Personal information
- Born: 11 August 1992 (age 34) Bilbao, Spain
- Listed height: 1.80 m (5 ft 11 in)

Career information
- High school: West (Knoxville, Tennessee)
- College: Freed–Hardeman
- Playing career: 2016–present
- Position: Power forward

Career history
- 2016–2017: Gernika
- 2017–2018: Ibaizabal
- 2018–2019: Real Canoe
- 2019–2021: Estudiantes
- 2021–2022: Arsaki
- 2022–2023: Basket Zaragoza
- 2023–2024: IDK Gipuzkoa
- 2024–: Estudiantes

Career highlights
- Copa de la Reina winner (2023);

= Gracia Alonso de Armiño =

Spanish basketball player (born 1992)

Gracia Alonso de Armiño Riaño (born 11 August 1992) is a Spanish basketball player who plays as a power forward for Estudiantes. She debuted in the Liga Femenina in the 2016/17 season.

==Early life and career==
Alonso de Armiño made her basketball debut at the age of 6 at Berrio Otxoa. During her childhood and cadet years, she played with the Bizkaia and Basque national teams. At the age of 16, she played a season at Basket Ibaizabal, a team with which she played in the Liga Femenina 2.

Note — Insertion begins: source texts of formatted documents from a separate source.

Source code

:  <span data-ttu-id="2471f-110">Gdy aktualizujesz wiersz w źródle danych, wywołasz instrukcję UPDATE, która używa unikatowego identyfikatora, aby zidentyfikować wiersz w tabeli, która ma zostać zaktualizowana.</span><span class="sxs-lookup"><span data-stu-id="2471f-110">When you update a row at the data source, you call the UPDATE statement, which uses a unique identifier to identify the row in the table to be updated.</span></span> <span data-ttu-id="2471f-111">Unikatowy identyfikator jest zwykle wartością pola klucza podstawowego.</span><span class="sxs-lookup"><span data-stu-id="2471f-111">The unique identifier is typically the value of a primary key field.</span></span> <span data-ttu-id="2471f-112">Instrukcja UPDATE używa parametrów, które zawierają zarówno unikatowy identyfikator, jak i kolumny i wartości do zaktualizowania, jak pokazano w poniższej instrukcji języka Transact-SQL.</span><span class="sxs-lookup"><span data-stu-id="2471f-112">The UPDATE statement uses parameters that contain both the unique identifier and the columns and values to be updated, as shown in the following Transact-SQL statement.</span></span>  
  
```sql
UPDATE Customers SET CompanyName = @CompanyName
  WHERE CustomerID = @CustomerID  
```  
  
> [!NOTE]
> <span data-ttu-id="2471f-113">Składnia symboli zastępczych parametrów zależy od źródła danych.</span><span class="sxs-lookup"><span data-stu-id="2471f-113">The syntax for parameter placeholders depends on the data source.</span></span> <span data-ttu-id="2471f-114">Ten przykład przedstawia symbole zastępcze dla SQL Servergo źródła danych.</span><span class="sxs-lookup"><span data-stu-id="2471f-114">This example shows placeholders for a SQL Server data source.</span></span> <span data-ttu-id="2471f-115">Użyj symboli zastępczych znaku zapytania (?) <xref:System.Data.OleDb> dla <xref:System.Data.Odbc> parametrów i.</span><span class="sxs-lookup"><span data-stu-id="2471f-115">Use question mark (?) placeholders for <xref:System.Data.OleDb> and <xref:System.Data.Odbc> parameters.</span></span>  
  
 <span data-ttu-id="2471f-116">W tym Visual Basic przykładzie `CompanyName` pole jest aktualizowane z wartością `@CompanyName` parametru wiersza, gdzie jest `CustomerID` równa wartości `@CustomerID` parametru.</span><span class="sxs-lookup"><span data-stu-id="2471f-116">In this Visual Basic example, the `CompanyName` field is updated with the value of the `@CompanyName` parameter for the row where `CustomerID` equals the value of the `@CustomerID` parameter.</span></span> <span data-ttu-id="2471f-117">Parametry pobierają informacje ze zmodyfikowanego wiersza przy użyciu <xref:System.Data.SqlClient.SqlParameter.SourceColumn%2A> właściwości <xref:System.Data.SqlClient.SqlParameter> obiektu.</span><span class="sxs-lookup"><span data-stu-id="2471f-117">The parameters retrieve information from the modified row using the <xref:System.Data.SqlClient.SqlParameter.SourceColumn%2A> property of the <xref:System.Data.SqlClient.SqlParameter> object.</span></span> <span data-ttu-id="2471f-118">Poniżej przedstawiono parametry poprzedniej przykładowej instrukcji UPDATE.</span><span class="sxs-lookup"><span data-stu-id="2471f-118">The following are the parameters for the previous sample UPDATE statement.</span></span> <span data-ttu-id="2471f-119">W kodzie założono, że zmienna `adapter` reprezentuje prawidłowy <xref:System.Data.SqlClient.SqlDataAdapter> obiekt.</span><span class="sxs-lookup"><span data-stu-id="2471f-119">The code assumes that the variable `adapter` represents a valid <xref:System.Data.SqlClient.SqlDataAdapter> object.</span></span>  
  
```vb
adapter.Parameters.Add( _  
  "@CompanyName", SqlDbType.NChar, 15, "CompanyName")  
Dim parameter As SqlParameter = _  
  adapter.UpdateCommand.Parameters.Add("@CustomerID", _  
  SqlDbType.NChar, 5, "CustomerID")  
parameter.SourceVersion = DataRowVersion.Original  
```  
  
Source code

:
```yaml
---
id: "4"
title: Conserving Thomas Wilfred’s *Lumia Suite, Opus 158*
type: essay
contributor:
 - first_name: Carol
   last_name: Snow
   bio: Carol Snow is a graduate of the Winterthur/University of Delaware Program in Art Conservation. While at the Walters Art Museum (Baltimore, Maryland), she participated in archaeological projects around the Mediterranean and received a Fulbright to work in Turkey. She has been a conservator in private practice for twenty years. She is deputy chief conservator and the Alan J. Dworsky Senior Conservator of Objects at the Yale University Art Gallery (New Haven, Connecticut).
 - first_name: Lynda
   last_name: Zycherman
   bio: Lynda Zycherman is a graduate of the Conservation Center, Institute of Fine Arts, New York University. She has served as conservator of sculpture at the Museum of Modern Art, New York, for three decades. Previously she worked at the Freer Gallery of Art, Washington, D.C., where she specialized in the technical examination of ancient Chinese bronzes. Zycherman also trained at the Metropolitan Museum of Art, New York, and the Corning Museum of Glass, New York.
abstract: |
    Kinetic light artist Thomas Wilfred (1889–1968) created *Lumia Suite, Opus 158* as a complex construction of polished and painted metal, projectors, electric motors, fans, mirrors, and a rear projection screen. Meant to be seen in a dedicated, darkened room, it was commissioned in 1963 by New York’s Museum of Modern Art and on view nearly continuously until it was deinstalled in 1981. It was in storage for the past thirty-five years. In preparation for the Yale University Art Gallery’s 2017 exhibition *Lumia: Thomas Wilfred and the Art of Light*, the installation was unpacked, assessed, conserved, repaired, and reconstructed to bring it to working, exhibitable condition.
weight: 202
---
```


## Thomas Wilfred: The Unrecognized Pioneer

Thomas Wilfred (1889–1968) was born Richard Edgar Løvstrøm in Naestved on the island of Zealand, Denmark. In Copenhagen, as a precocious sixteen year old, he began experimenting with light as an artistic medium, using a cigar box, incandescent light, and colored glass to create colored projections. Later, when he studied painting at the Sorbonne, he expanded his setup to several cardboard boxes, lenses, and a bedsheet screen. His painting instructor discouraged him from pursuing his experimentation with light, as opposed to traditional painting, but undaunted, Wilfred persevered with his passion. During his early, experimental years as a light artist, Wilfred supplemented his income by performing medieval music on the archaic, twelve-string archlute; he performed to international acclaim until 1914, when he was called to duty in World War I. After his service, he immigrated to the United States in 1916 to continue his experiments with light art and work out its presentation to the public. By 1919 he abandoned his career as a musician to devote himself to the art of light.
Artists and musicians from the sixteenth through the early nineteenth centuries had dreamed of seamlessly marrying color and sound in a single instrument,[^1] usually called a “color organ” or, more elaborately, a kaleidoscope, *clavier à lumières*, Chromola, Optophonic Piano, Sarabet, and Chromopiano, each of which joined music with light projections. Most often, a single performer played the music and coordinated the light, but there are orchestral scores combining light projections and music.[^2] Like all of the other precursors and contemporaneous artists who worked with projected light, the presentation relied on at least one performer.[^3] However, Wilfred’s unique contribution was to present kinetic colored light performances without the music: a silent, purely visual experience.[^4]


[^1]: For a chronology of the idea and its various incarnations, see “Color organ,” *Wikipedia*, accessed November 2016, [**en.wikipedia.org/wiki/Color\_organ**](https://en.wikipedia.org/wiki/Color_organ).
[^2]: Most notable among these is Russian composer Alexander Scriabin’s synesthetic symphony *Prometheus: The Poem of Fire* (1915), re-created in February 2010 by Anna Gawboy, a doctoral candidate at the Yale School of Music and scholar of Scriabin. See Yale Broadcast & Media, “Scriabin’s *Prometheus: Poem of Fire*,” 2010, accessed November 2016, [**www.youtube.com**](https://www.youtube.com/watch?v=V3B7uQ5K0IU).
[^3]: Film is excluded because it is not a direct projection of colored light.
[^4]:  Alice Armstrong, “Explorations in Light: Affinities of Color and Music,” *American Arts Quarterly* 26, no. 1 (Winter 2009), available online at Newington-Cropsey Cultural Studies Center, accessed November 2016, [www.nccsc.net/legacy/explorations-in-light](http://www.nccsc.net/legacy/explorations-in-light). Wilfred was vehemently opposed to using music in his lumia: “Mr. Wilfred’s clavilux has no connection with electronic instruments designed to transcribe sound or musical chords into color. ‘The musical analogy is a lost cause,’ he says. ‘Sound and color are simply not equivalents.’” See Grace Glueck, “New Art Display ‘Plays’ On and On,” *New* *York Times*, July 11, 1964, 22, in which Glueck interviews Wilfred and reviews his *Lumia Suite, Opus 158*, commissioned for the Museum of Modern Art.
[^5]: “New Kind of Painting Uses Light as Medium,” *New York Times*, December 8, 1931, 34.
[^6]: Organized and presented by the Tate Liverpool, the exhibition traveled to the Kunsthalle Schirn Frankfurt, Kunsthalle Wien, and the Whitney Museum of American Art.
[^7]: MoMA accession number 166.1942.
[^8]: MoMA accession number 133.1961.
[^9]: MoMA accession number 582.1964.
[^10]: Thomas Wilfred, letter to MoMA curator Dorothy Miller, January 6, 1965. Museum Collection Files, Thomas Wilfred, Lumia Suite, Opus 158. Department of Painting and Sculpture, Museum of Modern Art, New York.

During her stay in the United States, where she moved at 17 years old, Alonso de Armiño played with West High School in Knoxville, Tennessee, a team with which she became District and Regional champion. In 2011, she competed in the NCAA with Freed–Hardeman University, where she remained for four years. She also began her nursing studies there.

==Professional career==
Alonso de Armiño then competed in the Basketligan dam with the club Mark Basket. She returned to Spain and joined Gernika in the 2016/17 season, which marked her debut in the Liga Femenina Endesa. She competed in Liga Femenina 2 with Basket Ibaizabal in 2017/18, and Real Canoe in 2018/19.

In the 2019/20 season, Alonso de Armiño joined the club Estudiantes. That season she was nominated 8 times for the "Best Quintet" that recognizes the best individual performances of the Estudiantes teams in ACB, Liga Femenina 2 and EBA. In her second season at Estudiantes, in 2020/21, she returned to the senior category of the Liga Femenina.

Alonso de Armiño signed for Arsaki for the 2021–2022 season. She then signed for Casademont Zaragoza for the 2022/2023 season. After winning the Copa de la Reina title, on 29 May 2023, she departed from the club.

==National team career==
In 2020, Alonso de Armiño was selected for the Spanish 3x3 national team.

==Personal life==
Back in Spain, Alonso de Armiño worked as a nurse during the COVID-19 pandemic.